O Simples Nacional não acabou, mas a Reforma Tributária mudou a lógica de escolha do regime
A Reforma Tributária trouxe profundas mudanças na tributação do consumo, com a criação do IBS (Imposto sobre Bens e Serviços) e da CBS (Contribuição sobre Bens e Serviços), substituindo tributos como ICMS, ISS, PIS e COFINS.
Diante desse novo cenário, uma das dúvidas mais recorrentes entre empresários e contadores é direta: O que muda no Simples Nacional com a Reforma Tributária?
A resposta correta começa com um ponto fundamental:
O Simples Nacional não acaba.Mas ele muda de papel dentro do sistema tributário.

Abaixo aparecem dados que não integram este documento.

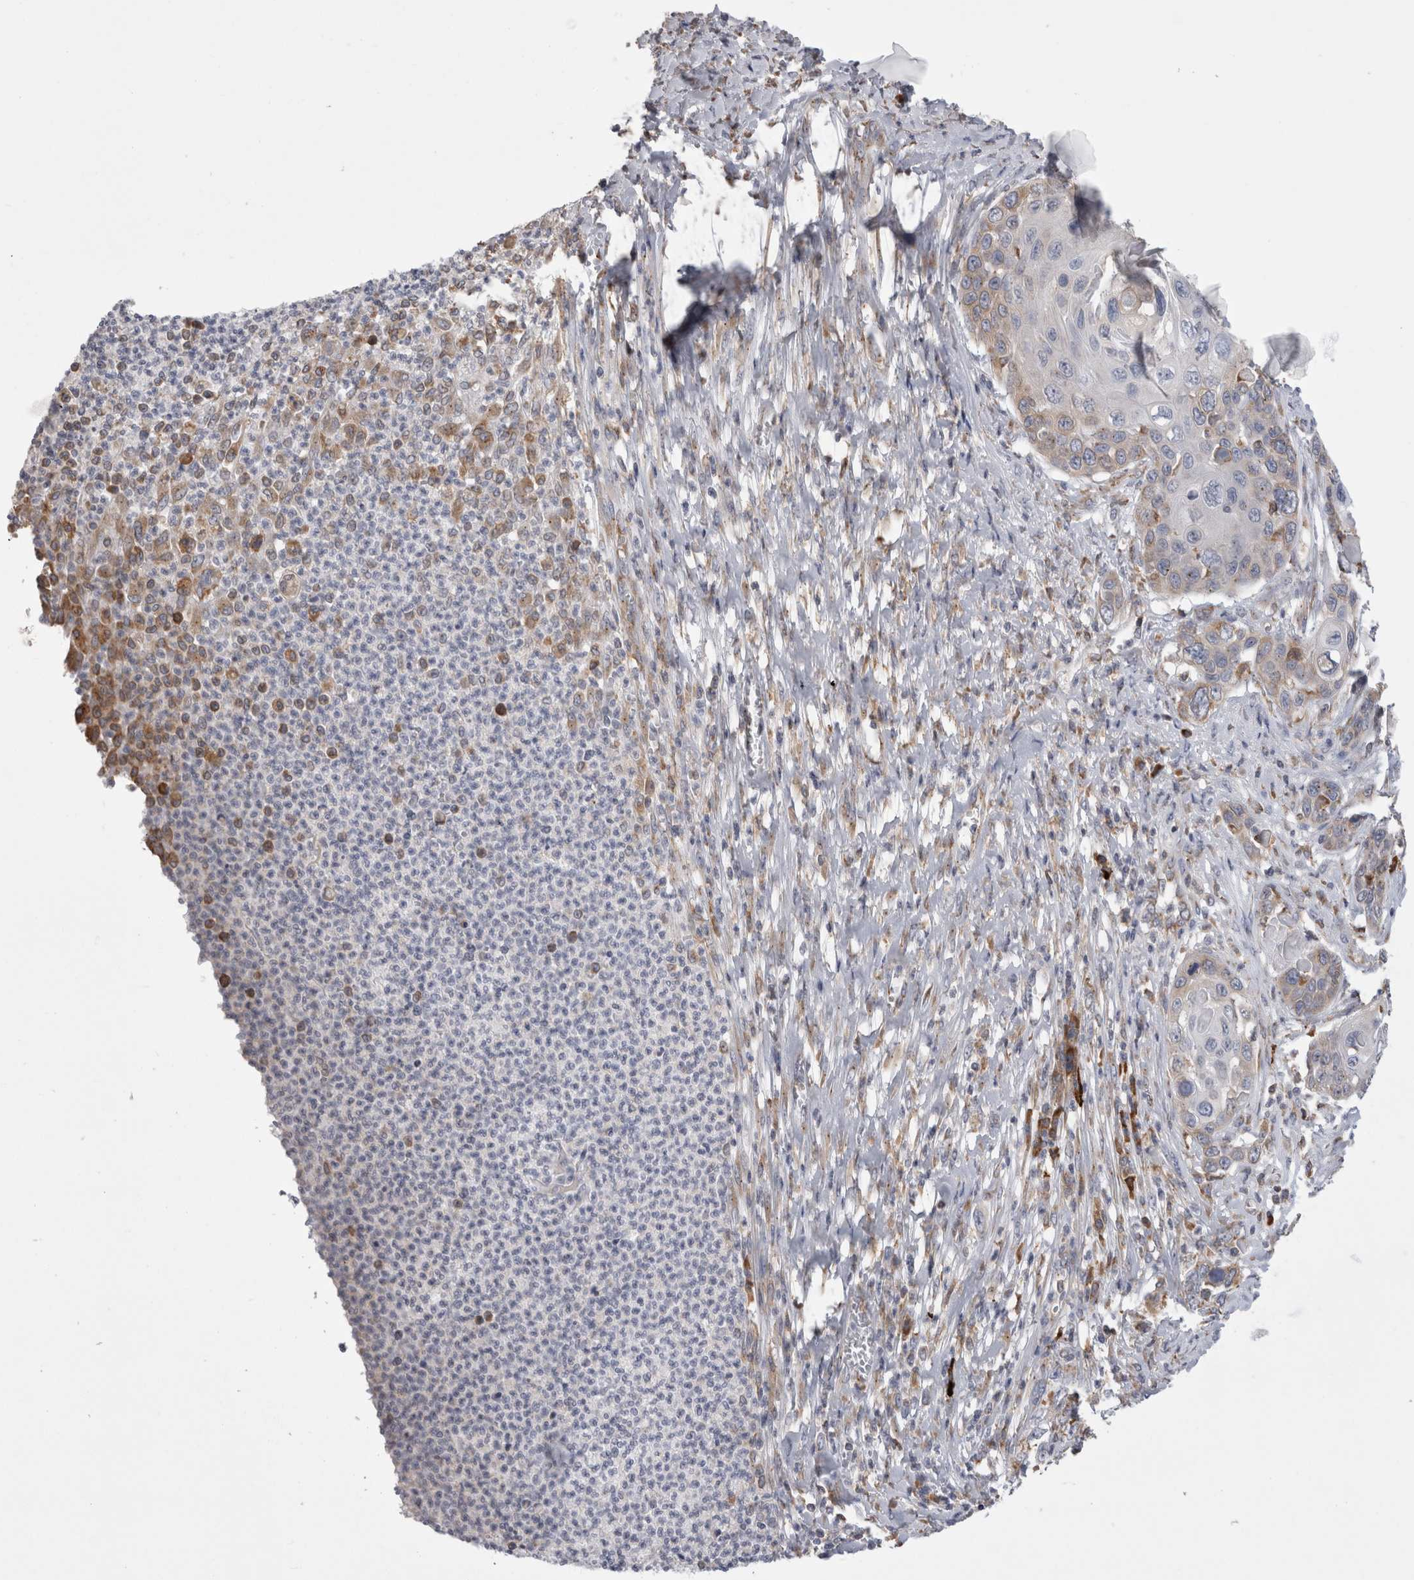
{"staining": {"intensity": "weak", "quantity": "<25%", "location": "cytoplasmic/membranous"}, "tissue": "skin cancer", "cell_type": "Tumor cells", "image_type": "cancer", "snomed": [{"axis": "morphology", "description": "Squamous cell carcinoma, NOS"}, {"axis": "topography", "description": "Skin"}], "caption": "DAB (3,3'-diaminobenzidine) immunohistochemical staining of human skin cancer reveals no significant expression in tumor cells.", "gene": "ZNF341", "patient": {"sex": "male", "age": 55}}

O Simples Nacional vai acabar com a Reforma Tributária?
Não.
O Simples Nacional foi preservado constitucionalmente. Microempresas (ME) e empresas de pequeno porte (EPP) continuam tendo o direito de optar pelo Simples Nacional, mantendo:
- Recolhimento unificado
- Simplificação de obrigações acessórias
- Tratamento diferenciado
Porém, a Reforma Tributária introduz novas possibilidades de apuração que mudam completamente a lógica de decisão.
A grande novidade: IBS e CBS podem ser recolhidos fora do Simples
Aqui está um ponto central e muitas vezes mal compreendido.
As empresas optantes pelo Simples Nacional têm a prerrogativa legal de continuar no Simples e, ao mesmo tempo, optar por recolher o IBS e a CBS fora do Simples Nacional.
Isso significa que a empresa pode:
- Permanecer no Simples para IRPJ, CSLL e previdência
- Apurar IBS e CBS separadamente
- Gerar crédito tributário cheio para seus clientes
Essa possibilidade não é obrigatória, mas estratégica.
O imposto para quem está no Simples vai mudar?
Do ponto de vista formal:
- O Simples Nacional continua existindo
- IBS e CBS passam a integrar a lógica do consumo
- A empresa pode escolher como recolher esses tributos
O ponto central deixa de ser: “Quanto imposto eu pago?”
E passa a ser: “Quanto crédito tributário eu gero para quem compra de mim?”
Crédito tributário e competitividade no Simples Nacional
No novo modelo da Reforma Tributária, IBS e CBS seguem a lógica do regime não cumulativo.
Se a empresa do Simples recolher IBS e CBS dentro do Simples:
- O crédito gerado para o comprador será limitado ao valor de IBS e CBS recolhido no Simples Nacional
- O valor do crédito depende do quanto foi efetivamente recolhido no DAS.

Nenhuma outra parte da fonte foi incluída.